» **WORK ITEM**
Print exactly the lines below between the line containing "因为首页就是，我这种懒癌本来还想vt发的" and the line containing "- Direcție Flex: Column (vertical)", counting both of those lines. Leave pictures out.

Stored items
────────

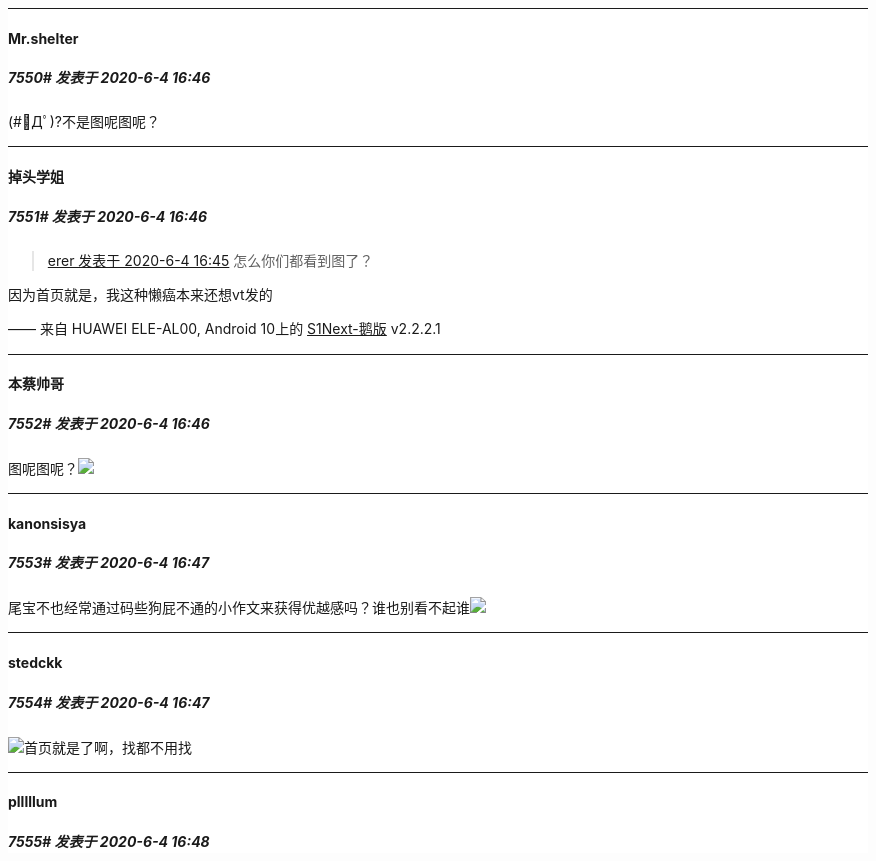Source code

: 
*****

####  Mr.shelter  
##### 7550#       发表于 2020-6-4 16:46


(#ﾟДﾟ)?不是图呢图呢？


*****

####  掉头学姐  
##### 7551#       发表于 2020-6-4 16:46


<blockquote><a href="httphttps://bbs.saraba1st.com/2b/forum.php?mod=redirect&amp;goto=findpost&amp;pid=47676385&amp;ptid=1938145" target="_blank">erer 发表于 2020-6-4 16:45</a>
怎么你们都看到图了？</blockquote>
因为首页就是，我这种懒癌本来还想vt发的

—— 来自 HUAWEI ELE-AL00, Android 10上的 [S1Next-鹅版](https://github.com/ykrank/S1-Next/releases) v2.2.2.1


*****

####  本蔡帅哥  
##### 7552#       发表于 2020-6-4 16:46


图呢图呢？<img src="https://static.saraba1st.com/image/smiley/face2017/009.gif" referrerpolicy="no-referrer">


*****

####  kanonsisya  
##### 7553#       发表于 2020-6-4 16:47


尾宝不也经常通过码些狗屁不通的小作文来获得优越感吗？谁也别看不起谁<img src="https://static.saraba1st.com/image/smiley/face2017/067.png" referrerpolicy="no-referrer">


*****

####  stedckk  
##### 7554#       发表于 2020-6-4 16:47


<img src="https://static.saraba1st.com/image/smiley/face2017/002.png" referrerpolicy="no-referrer">首页就是了啊，找都不用找


*****

####  plllllum  
##### 7555#       发表于 2020-6-4 16:48
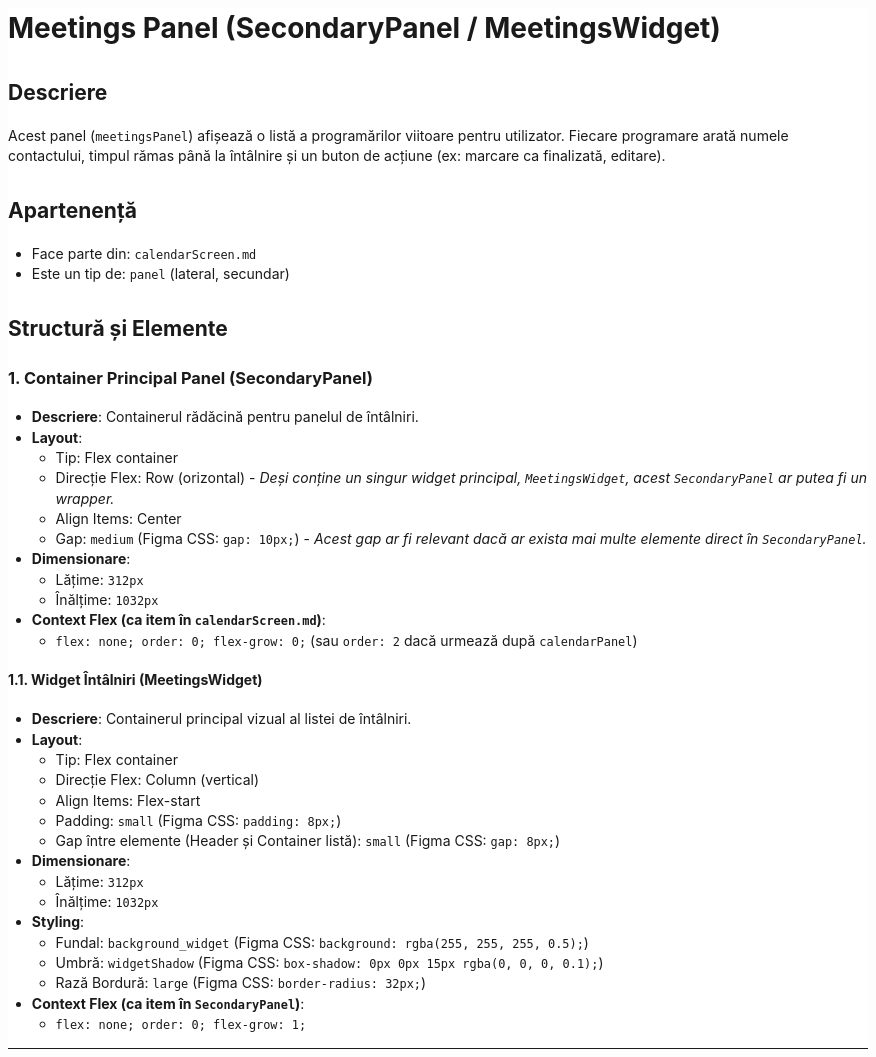 # Meetings Panel (SecondaryPanel / MeetingsWidget)

## Descriere
Acest panel (`meetingsPanel`) afișează o listă a programărilor viitoare pentru utilizator. Fiecare programare arată numele contactului, timpul rămas până la întâlnire și un buton de acțiune (ex: marcare ca finalizată, editare).

## Apartenență
- Face parte din: `calendarScreen.md`
- Este un tip de: `panel` (lateral, secundar)

## Structură și Elemente

### 1. Container Principal Panel (SecondaryPanel)
- **Descriere**: Containerul rădăcină pentru panelul de întâlniri.
- **Layout**:
    - Tip: Flex container
    - Direcție Flex: Row (orizontal) - *Deși conține un singur widget principal, `MeetingsWidget`, acest `SecondaryPanel` ar putea fi un wrapper.*
    - Align Items: Center
    - Gap: `medium` (Figma CSS: `gap: 10px;`) - *Acest gap ar fi relevant dacă ar exista mai multe elemente direct în `SecondaryPanel`.*
- **Dimensionare**:
    - Lățime: `312px`
    - Înălțime: `1032px`
- **Context Flex (ca item în `calendarScreen.md`)**:
    - `flex: none; order: 0; flex-grow: 0;` (sau `order: 2` dacă urmează după `calendarPanel`)

#### 1.1. Widget Întâlniri (MeetingsWidget)
- **Descriere**: Containerul principal vizual al listei de întâlniri.
- **Layout**:
    - Tip: Flex container
    - Direcție Flex: Column (vertical)
    - Align Items: Flex-start
    - Padding: `small` (Figma CSS: `padding: 8px;`)
    - Gap între elemente (Header și Container listă): `small` (Figma CSS: `gap: 8px;`)
- **Dimensionare**:
    - Lățime: `312px`
    - Înălțime: `1032px`
- **Styling**:
    - Fundal: `background_widget` (Figma CSS: `background: rgba(255, 255, 255, 0.5);`)
    - Umbră: `widgetShadow` (Figma CSS: `box-shadow: 0px 0px 15px rgba(0, 0, 0, 0.1);`)
    - Rază Bordură: `large` (Figma CSS: `border-radius: 32px;`)
- **Context Flex (ca item în `SecondaryPanel`)**:
    - `flex: none; order: 0; flex-grow: 1;`

---
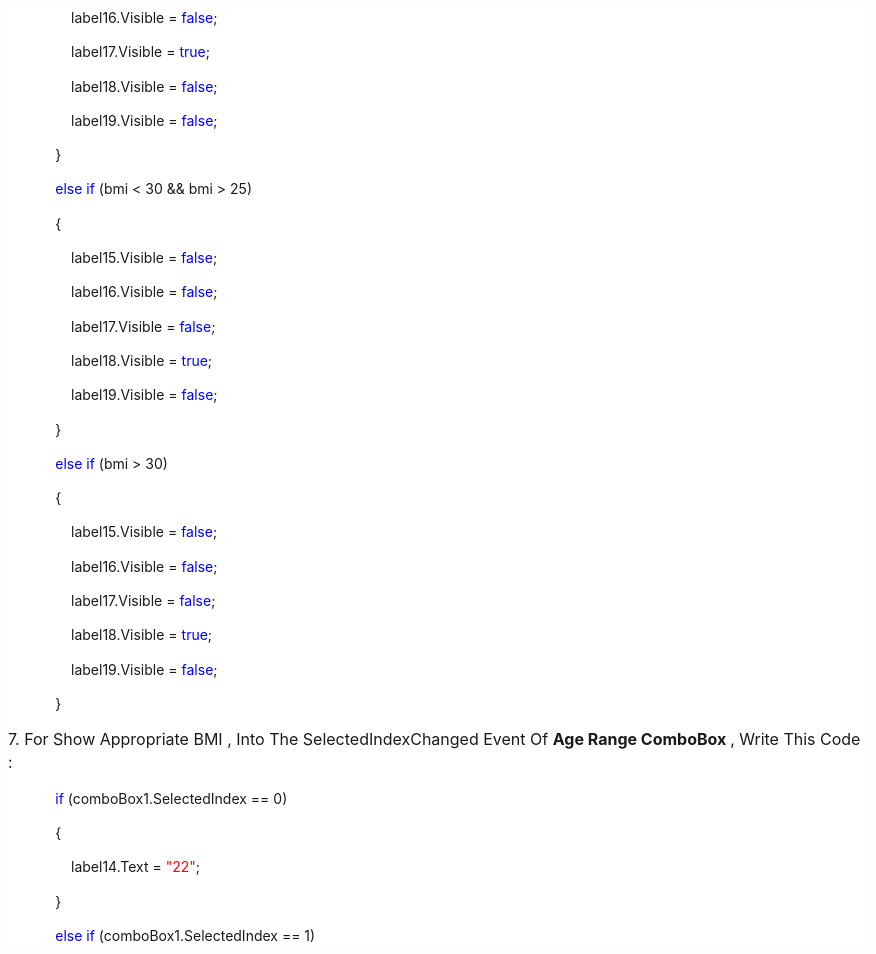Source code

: <p>&nbsp;&nbsp;&nbsp;&nbsp;&nbsp;&nbsp;&nbsp;&nbsp;&nbsp;&nbsp;&nbsp;&nbsp;&nbsp;&nbsp;&nbsp; label16.Visible =
<span style="color:#0000ff">false</span>;</p>
<p>&nbsp;&nbsp;&nbsp;&nbsp;&nbsp;&nbsp;&nbsp;&nbsp;&nbsp;&nbsp;&nbsp;&nbsp;&nbsp;&nbsp;&nbsp; label17.Visible =
<span style="color:#0000ff">true</span>;</p>
<p>&nbsp;&nbsp;&nbsp;&nbsp;&nbsp;&nbsp;&nbsp;&nbsp;&nbsp;&nbsp;&nbsp;&nbsp;&nbsp;&nbsp;&nbsp; label18.Visible =
<span style="color:#0000ff">false</span>;</p>
<p>&nbsp;&nbsp;&nbsp;&nbsp;&nbsp;&nbsp;&nbsp;&nbsp;&nbsp;&nbsp;&nbsp;&nbsp;&nbsp;&nbsp;&nbsp; label19.Visible =
<span style="color:#0000ff">false</span>;</p>
<p>&nbsp;&nbsp;&nbsp;&nbsp;&nbsp;&nbsp;&nbsp;&nbsp;&nbsp;&nbsp;&nbsp; }</p>
<p>&nbsp;&nbsp;&nbsp;&nbsp;&nbsp;&nbsp;&nbsp;&nbsp;&nbsp;&nbsp;&nbsp; <span style="color:#0000ff">
else if</span> (bmi &lt; 30 &amp;&amp; bmi &gt; 25)</p>
<p>&nbsp;&nbsp;&nbsp;&nbsp;&nbsp;&nbsp;&nbsp;&nbsp;&nbsp;&nbsp;&nbsp; {</p>
<p>&nbsp;&nbsp;&nbsp;&nbsp;&nbsp;&nbsp;&nbsp;&nbsp;&nbsp;&nbsp;&nbsp;&nbsp;&nbsp;&nbsp;&nbsp; label15.Visible =
<span style="color:#0000ff">false</span>;</p>
<p>&nbsp;&nbsp;&nbsp;&nbsp;&nbsp;&nbsp;&nbsp;&nbsp;&nbsp;&nbsp;&nbsp;&nbsp;&nbsp;&nbsp;&nbsp; label16.Visible =
<span style="color:#0000ff">false</span>;</p>
<p>&nbsp;&nbsp;&nbsp;&nbsp;&nbsp;&nbsp;&nbsp;&nbsp;&nbsp;&nbsp;&nbsp;&nbsp;&nbsp;&nbsp;&nbsp; label17.Visible =
<span style="color:#0000ff">false</span>;</p>
<p>&nbsp;&nbsp;&nbsp;&nbsp;&nbsp;&nbsp;&nbsp;&nbsp;&nbsp;&nbsp;&nbsp;&nbsp;&nbsp;&nbsp;&nbsp; label18.Visible =
<span style="color:#0000ff">true</span>;</p>
<p>&nbsp;&nbsp;&nbsp;&nbsp;&nbsp;&nbsp;&nbsp;&nbsp;&nbsp;&nbsp;&nbsp;&nbsp;&nbsp;&nbsp;&nbsp; label19.Visible =
<span style="color:#0000ff">false</span>;</p>
<p>&nbsp;&nbsp;&nbsp;&nbsp;&nbsp;&nbsp;&nbsp;&nbsp;&nbsp;&nbsp;&nbsp; }</p>
<p>&nbsp;&nbsp;&nbsp;&nbsp;&nbsp;&nbsp;&nbsp;&nbsp;&nbsp;&nbsp;&nbsp; <span style="color:#0000ff">
else if</span> (bmi &gt; 30)</p>
<p>&nbsp;&nbsp;&nbsp;&nbsp;&nbsp;&nbsp;&nbsp;&nbsp;&nbsp;&nbsp;&nbsp; {</p>
<p>&nbsp;&nbsp;&nbsp;&nbsp;&nbsp;&nbsp;&nbsp;&nbsp;&nbsp;&nbsp;&nbsp;&nbsp;&nbsp;&nbsp;&nbsp; label15.Visible =
<span style="color:#0000ff">false</span>;</p>
<p>&nbsp;&nbsp;&nbsp;&nbsp;&nbsp;&nbsp;&nbsp;&nbsp;&nbsp;&nbsp;&nbsp;&nbsp;&nbsp;&nbsp;&nbsp; label16.Visible =
<span style="color:#0000ff">false</span>;</p>
<p>&nbsp;&nbsp;&nbsp;&nbsp;&nbsp;&nbsp;&nbsp;&nbsp;&nbsp;&nbsp;&nbsp;&nbsp;&nbsp;&nbsp;&nbsp; label17.Visible =
<span style="color:#0000ff">false</span>;</p>
<p>&nbsp;&nbsp;&nbsp;&nbsp;&nbsp;&nbsp;&nbsp;&nbsp;&nbsp;&nbsp;&nbsp;&nbsp;&nbsp;&nbsp;&nbsp; label18.Visible =
<span style="color:#0000ff">true</span>;</p>
<p>&nbsp;&nbsp;&nbsp;&nbsp;&nbsp;&nbsp;&nbsp;&nbsp;&nbsp;&nbsp;&nbsp;&nbsp;&nbsp;&nbsp;&nbsp; label19.Visible =
<span style="color:#0000ff">false</span>;</p>
<p>&nbsp;&nbsp;&nbsp;&nbsp;&nbsp;&nbsp;&nbsp;&nbsp;&nbsp;&nbsp;&nbsp; }</p>
<p><span style="font-size:medium">7. For Show Appropriate BMI , Into The SelectedIndexChanged Event Of
<strong>Age Range ComboBox </strong>, Write This Code :</span></p>
<p>&nbsp;&nbsp;&nbsp;&nbsp;&nbsp;&nbsp;&nbsp;&nbsp;&nbsp;&nbsp;&nbsp; <span style="color:#0000ff">
if</span> (comboBox1.SelectedIndex == 0)</p>
<p>&nbsp;&nbsp;&nbsp;&nbsp;&nbsp;&nbsp;&nbsp;&nbsp;&nbsp;&nbsp;&nbsp; {</p>
<p>&nbsp;&nbsp;&nbsp;&nbsp;&nbsp;&nbsp;&nbsp;&nbsp;&nbsp;&nbsp;&nbsp;&nbsp;&nbsp;&nbsp;&nbsp; label14.Text =
<span style="color:#ff0000">&quot;22&quot;</span>;</p>
<p>&nbsp;&nbsp;&nbsp;&nbsp;&nbsp;&nbsp;&nbsp;&nbsp;&nbsp;&nbsp;&nbsp; }</p>
<p>&nbsp;&nbsp;&nbsp;&nbsp;&nbsp;&nbsp;&nbsp;&nbsp;&nbsp;&nbsp;&nbsp;<span style="color:#0000ff"> else if
</span>(comboBox1.SelectedIndex == 1)</p>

────────

» **YOUR RESPONSE**
因为首页就是，我这种懒癌本来还想vt发的

—— 来自 HUAWEI ELE-AL00, Android 10上的 [S1Next-鹅版](https://github.com/ykrank/S1-Next/releases) v2.2.2.1


*****

####  本蔡帅哥  
##### 7552#       发表于 2020-6-4 16:46


图呢图呢？<img src="https://static.saraba1st.com/image/smiley/face2017/009.gif" referrerpolicy="no-referrer">


*****

####  kanonsisya  
##### 7553#       发表于 2020-6-4 16:47


尾宝不也经常通过码些狗屁不通的小作文来获得优越感吗？谁也别看不起谁<img src="https://static.saraba1st.com/image/smiley/face2017/067.png" referrerpolicy="no-referrer">


*****

####  stedckk  
##### 7554#       发表于 2020-6-4 16:47


<img src="https://static.saraba1st.com/image/smiley/face2017/002.png" referrerpolicy="no-referrer">首页就是了啊，找都不用找


*****

####  plllllum  
##### 7555#       发表于 2020-6-4 16:48
 # Meetings Panel (SecondaryPanel / MeetingsWidget)

## Descriere
Acest panel (`meetingsPanel`) afișează o listă a programărilor viitoare pentru utilizator. Fiecare programare arată numele contactului, timpul rămas până la întâlnire și un buton de acțiune (ex: marcare ca finalizată, editare).

## Apartenență
- Face parte din: `calendarScreen.md`
- Este un tip de: `panel` (lateral, secundar)

## Structură și Elemente

### 1. Container Principal Panel (SecondaryPanel)
- **Descriere**: Containerul rădăcină pentru panelul de întâlniri.
- **Layout**:
    - Tip: Flex container
    - Direcție Flex: Row (orizontal) - *Deși conține un singur widget principal, `MeetingsWidget`, acest `SecondaryPanel` ar putea fi un wrapper.*
    - Align Items: Center
    - Gap: `medium` (Figma CSS: `gap: 10px;`) - *Acest gap ar fi relevant dacă ar exista mai multe elemente direct în `SecondaryPanel`.*
- **Dimensionare**:
    - Lățime: `312px`
    - Înălțime: `1032px`
- **Context Flex (ca item în `calendarScreen.md`)**:
    - `flex: none; order: 0; flex-grow: 0;` (sau `order: 2` dacă urmează după `calendarPanel`)

#### 1.1. Widget Întâlniri (MeetingsWidget)
- **Descriere**: Containerul principal vizual al listei de întâlniri.
- **Layout**:
    - Tip: Flex container
    - Direcție Flex: Column (vertical)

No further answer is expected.